In [41]: garbage_collect_dataset(store=store, dataset_uuid=dm.uuid)

In [42]: files_before.difference(store.keys())  # Show files removed
Out[42]: {'replace_partition/table/B=2013-01-03%2000%3A00%3A00/95601d75085748e784b68d6a25733f14.parquet'}

Mutating indexed datasets

The mutating operation will update all indices that currently exist for the dataset. This even holds true in case the update function does not specify any or only partially the indices.
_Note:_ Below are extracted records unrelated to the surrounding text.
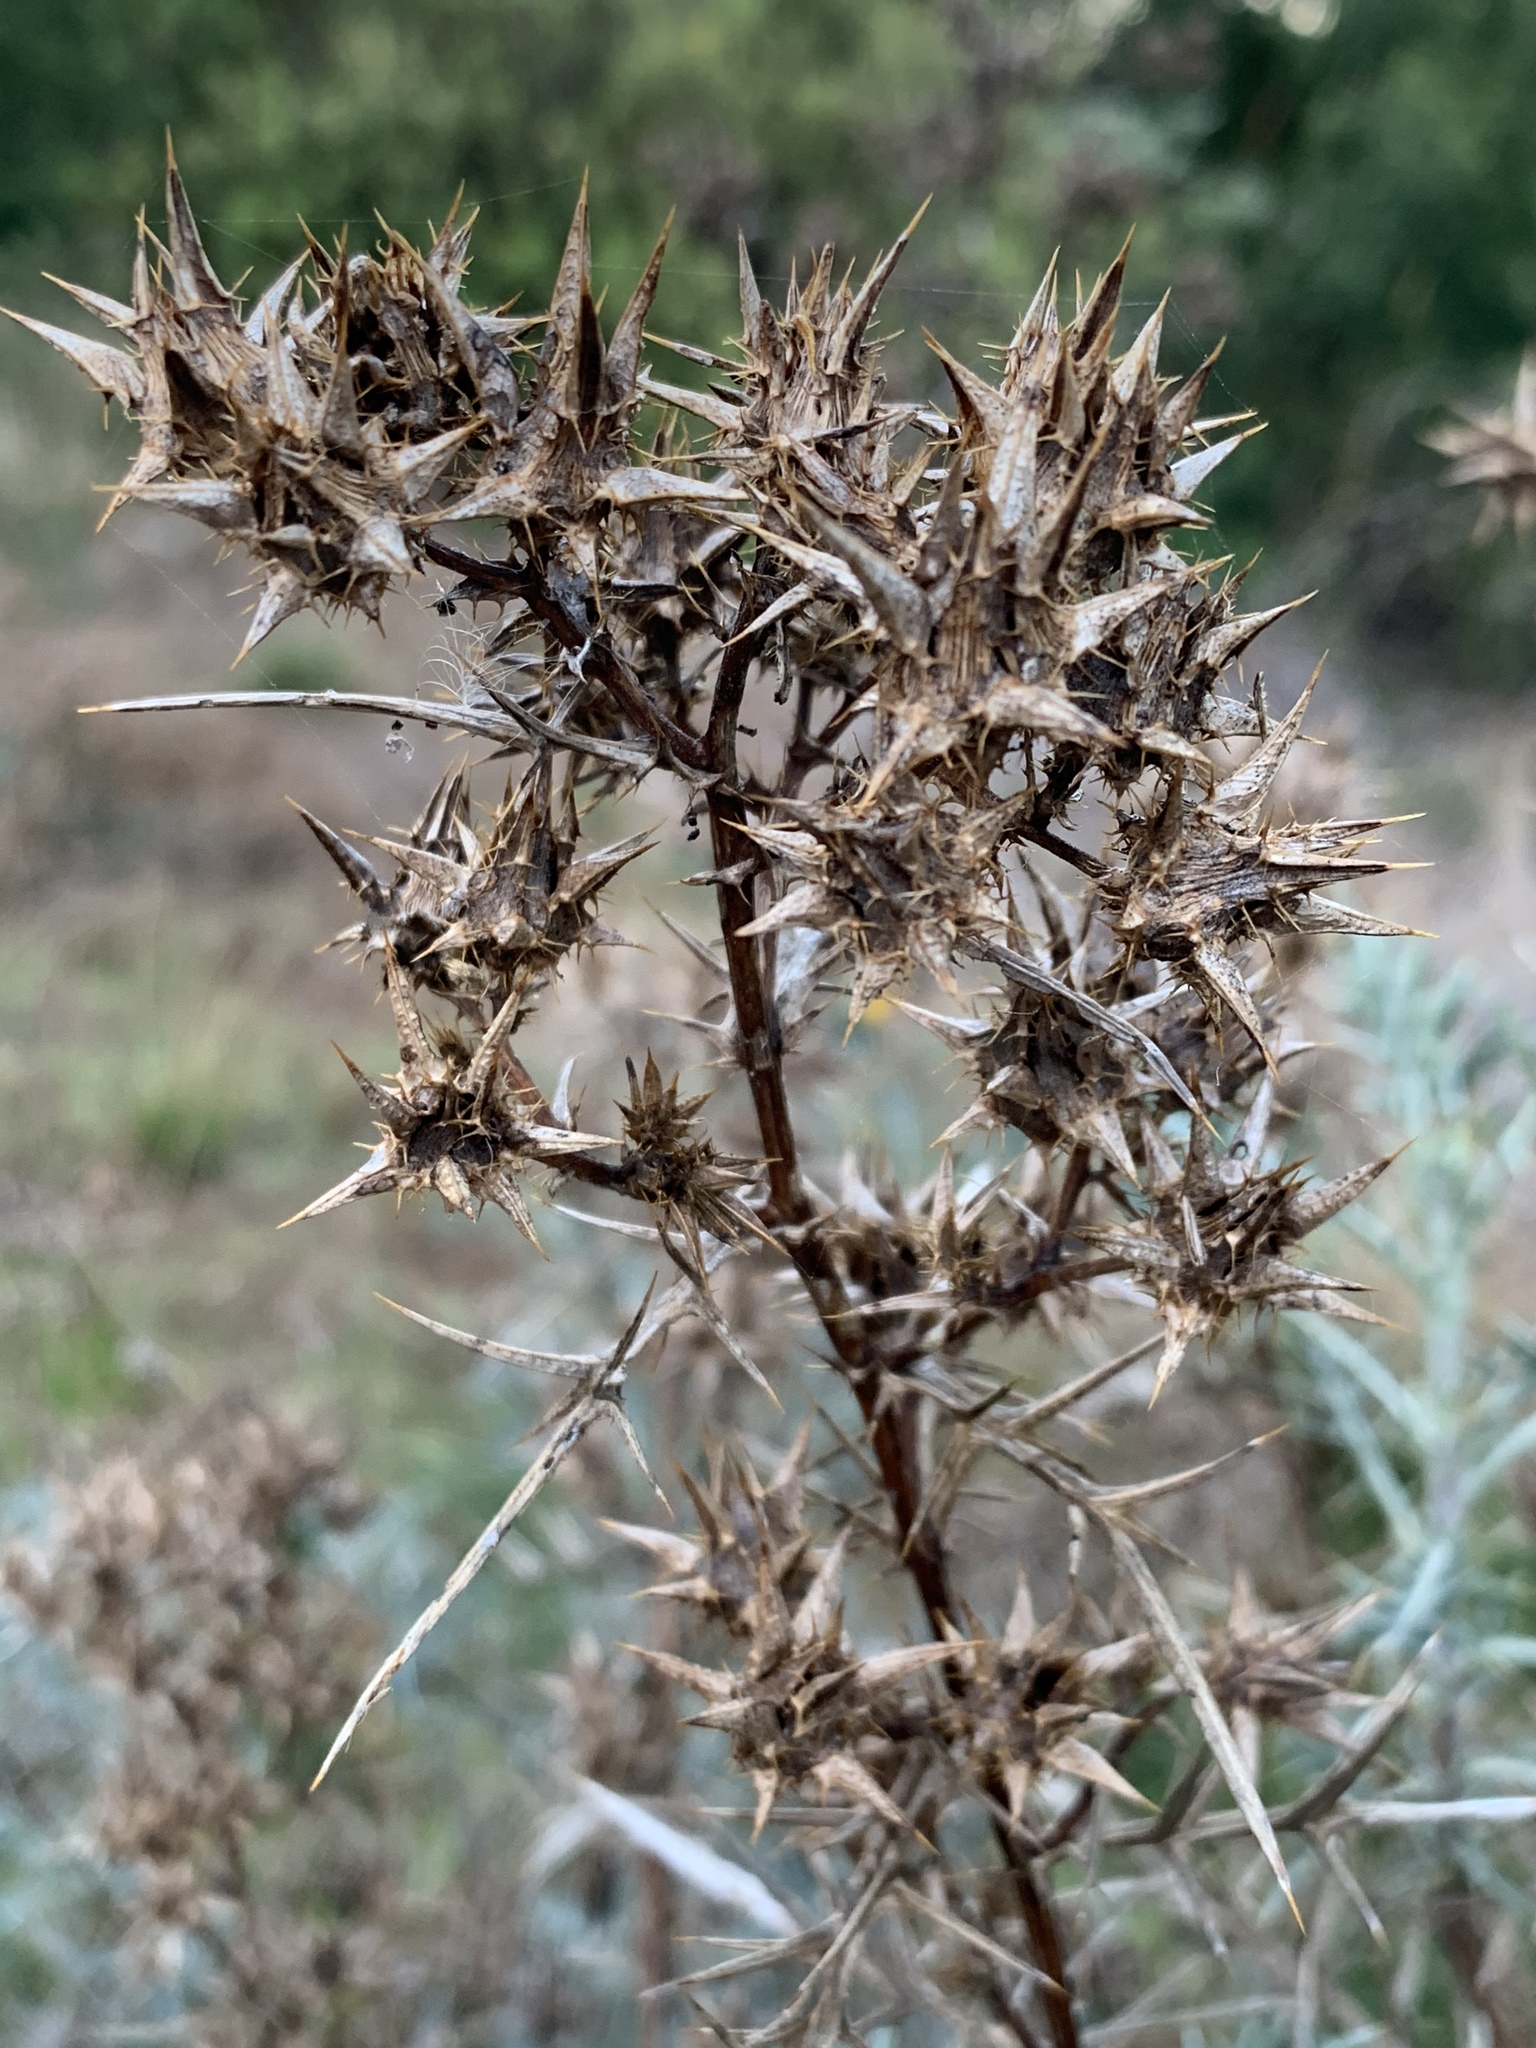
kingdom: Plantae
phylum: Tracheophyta
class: Magnoliopsida
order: Asterales
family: Asteraceae
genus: Berkheya
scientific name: Berkheya rigida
Consider the following example

In [43]: df = pd.DataFrame({"payload": range(10), "i1": 0, "i2": ["a"] * 5 + ["b"] * 5})

In [44]: dm = store_dataframes_as_dataset(
   ....:     store_url, "indexed_dataset", [df], secondary_indices=["i1", "i2"]
   ....: )
   ....: 

In [45]: dm = dm.load_all_indices(store_url)

In [46]: dm.indices["i1"].observed_values()
Out[46]: array([0])

In [47]: dm.indices["i2"].observed_values()
Out[47]: array(['b', 'a'], dtype=object)

In [48]: new_df = pd.DataFrame({"payload": range(10), "i1": 1, "i2": "c"})

If we do not specify anything, kartothek will infer the indices and update them correctly

In [49]: dm = update_dataset_from_dataframes([new_df], store=store_url, dataset_uuid=dm.uuid)

In [50]: dm = dm.load_all_indices(store_url)

In [51]: dm.indices["i1"].observed_values()
Out[51]: array([0, 1])

In [52]: dm.indices["i2"].observed_values()
Out[52]: array(['b', 'a', 'c'], dtype=object)

This is even true if only a subset is given

In [53]: new_df = pd.DataFrame({"payload": range(10), "i1": 2, "i2": "d"})

In [54]: dm = update_dataset_from_dataframes(
   ....:     [new_df], store=store_url, dataset_uuid=dm.uuid, secondary_indices="i1"
   ....: )
   ....: 

In [55]: dm = dm.load_all_indices(store_url)

In [56]: dm.indices["i1"].observed_values()
Out[56]: array([0, 1, 2])

In [57]: dm.indices["i2"].observed_values()
Out[57]: array(['b', 'a', 'c', 'd'], dtype=object)